Please express the rows below as a JSON list of strings with one string per line, skipping blank lines and leaving the pictures out.
== Listed records ==
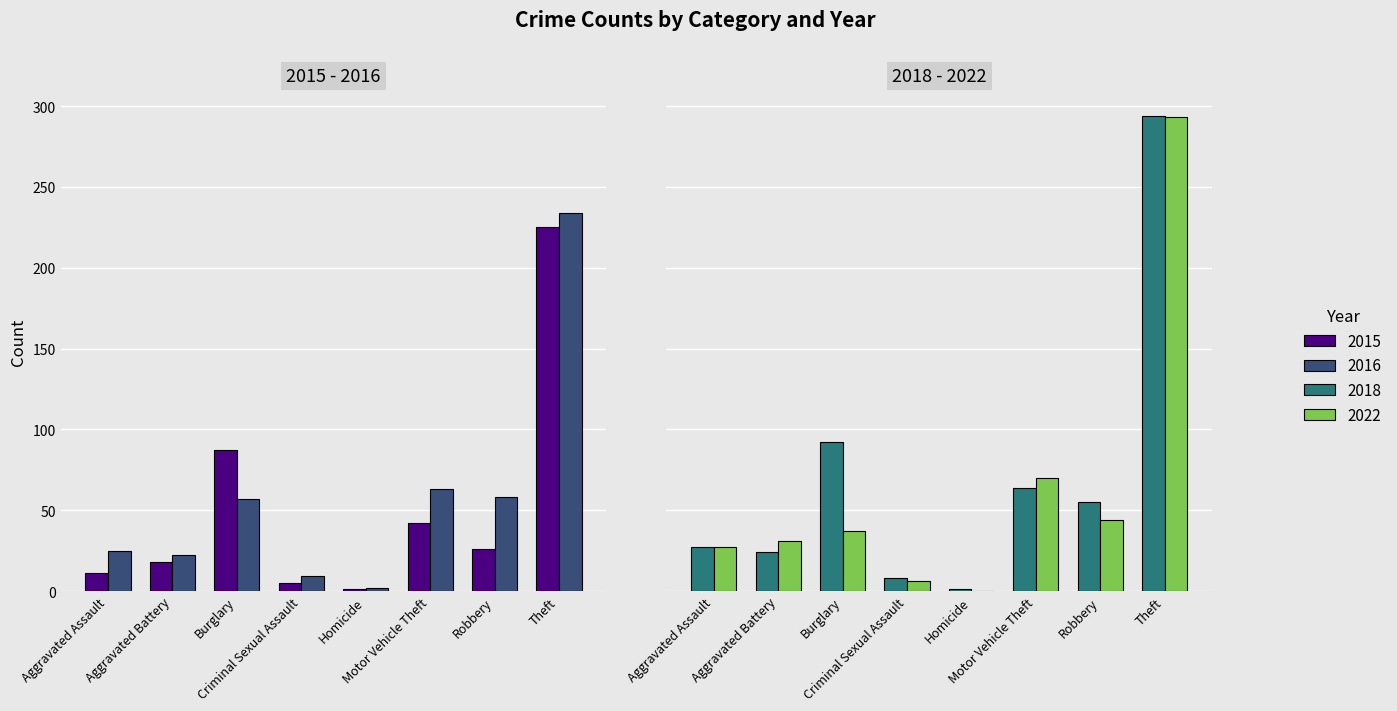

Is the value of 2016 at Homicide greater than the value of 2022 at Aggravated Battery?

No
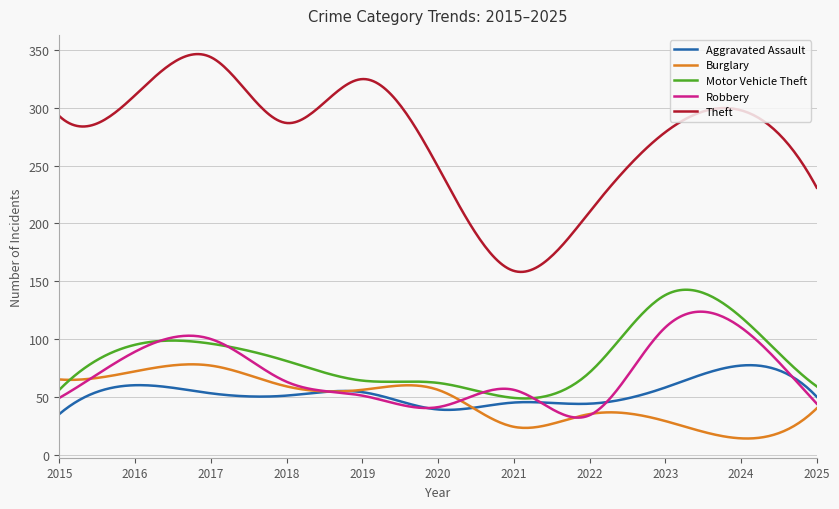

Which series has the largest total across all categories?

Theft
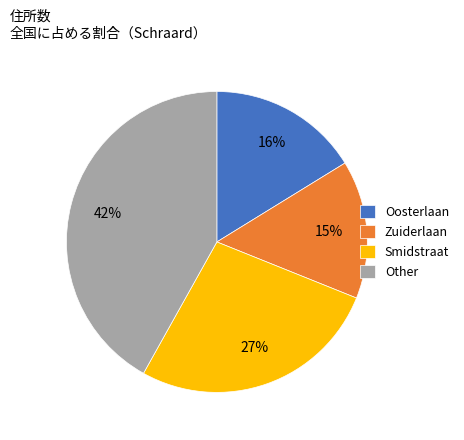

Does Zuiderlaan represent more than half of the total?

No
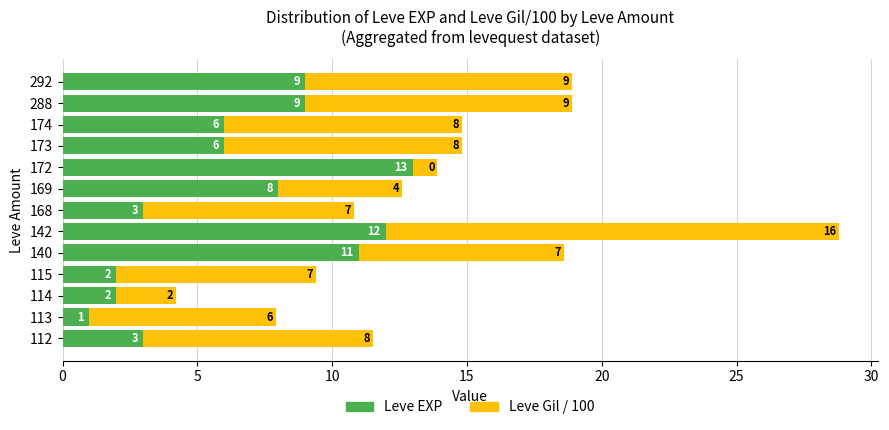

Which category has the highest value in the Leve EXP series?

172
===
**Worked solution:**
[
  "Is the value of 2016 at Homicide greater than the value of 2022 at Aggravated Battery?",
  "No",
  "Which series has the largest total across all categories?",
  "Theft",
  "Does Zuiderlaan represent more than half of the total?",
  "No",
  "Which category has the highest value in the Leve EXP series?",
  "172"
]